### Tarea a realizar
Por favor, retoma el fragmento sobre Gardel y continúalo a partir de su última oración.
-------- Fragmento
Gardel por
Julio Cortázar
HASTA HACE unos
días, el único recuerdo argentino que podía
traerme mi ventana sobre la rue de Gentilly era el paso de algún
gorrión idéntico a los nuestros, tan alegre, despreocupado
y haragán como los que se bañan en nuestras fuentes
o bullen en el polvo de las plazas.
Ahora unos amigos
me han dejado una victrola y unos discos de Gardel. En seguida se
comprende que a Gardel hay que escucharlo en la victrola, con toda
la distorsión y la pérdida imaginables; su voz sale
de ella como la conoció el pueblo que no podía escucharlo
en persona, como salía de zaguanes y de salas en el año
veinticuatro o veinticinco. Gardel-Razzano, entonces: La cordobesa,
El sapo y la comadreja, De mi tierra. Y también su voz sola,
alta y llena de quiebros, con las guitarras metálicas crepitando
en el fondo de las bocinas verde y rosa: Mi noche triste, La copa
del olvido, El taita del arrabal. Para escucharlo hasta parece necesario
el ritual previo, darle cuerda a la victrola, ajustar la púa.
El Gardel de los pickups eléctricos coincide con su gloria,
con el cine, con una fama que le exigió renunciamientos y
traiciones. Es más atrás, en los patios a la hora
del mate, en las noches de verano, en las radios a galena o con
las primeras lamparitas, que él está en su verdad,
cantando los tangos que lo resumen y lo fijan en las memorias. Los
jóvenes prefieren al Gardel de El día que me quieras,
la hermosa voz sostenida por una orquesta que lo incita a engolarse
y a volverse lírico. Los que crecimos en la amistad de los
primeros discos sabemos cuánto se perdió de Flor de
fango a Mi Buenos Aires querido, de Mi noche triste a Sus ojos se
cerraron. Un vuelco de nuestra historia moral se refleja en ese
cambio como en tantos otros cambios. El Gardel de los años
veinte contiene y expresa al porteño encerrado en su pequeño
mundo satisfactorio: la pena, la traición, la miseria, no
son todavía las armas con que atacarán, a partir de
la otra década, el porteño y el provinciano resentidos
y frustrados. Una última y precaria pureza preserva aún
el derretimiento de los boleros y el radioteatro. Gardel no causa,
viviendo, la historia que ya se hizo palpable con su muerte. Crea
cariño y admiración, como Legui o Justo Suárez;
da y recibe amistad, sin ninguna de las turbias razones eróticas
que sostienen el renombre de los cantores tropicales que nos visitan,
o la mera delectación en el mal gusto y la canallería
resentida que explican el triunfo de un Alberto Castillo. Cuando
Gardel canta un tango, su estilo expresa el del pueblo que lo amó.
----------------
-------- Material de origen
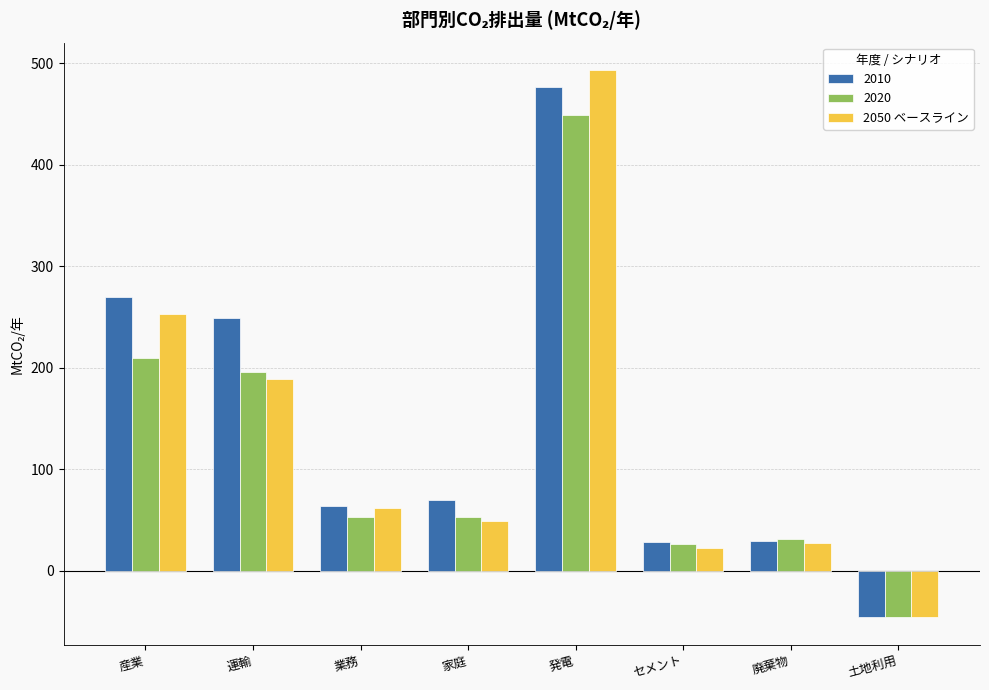

Is it true that 2010 equals 249.0 at 運輸?

True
----------------
### Resultado del ejercicio
La pena o la cólera ante el abandono de la mujer son pena
y cólera concretas, apuntando a Juana o a Pepa, y no ese
pretexto agresivo total que es fácil descubrir en la voz
del cantante histérico de este tiempo, tan bien afinado con
la histeria de sus oyentes. La diferencia de tono moral que va de
cantar "¡Lejana Buenos Aires, qué linda que has
de estar!" como la cantaba Gardel, al ululante "¡Adiós,
pampa mía!" de Castillo, da la tónica de ese
viraje a que aludo. No sólo las artes mayores reflejan el
proceso de una sociedad.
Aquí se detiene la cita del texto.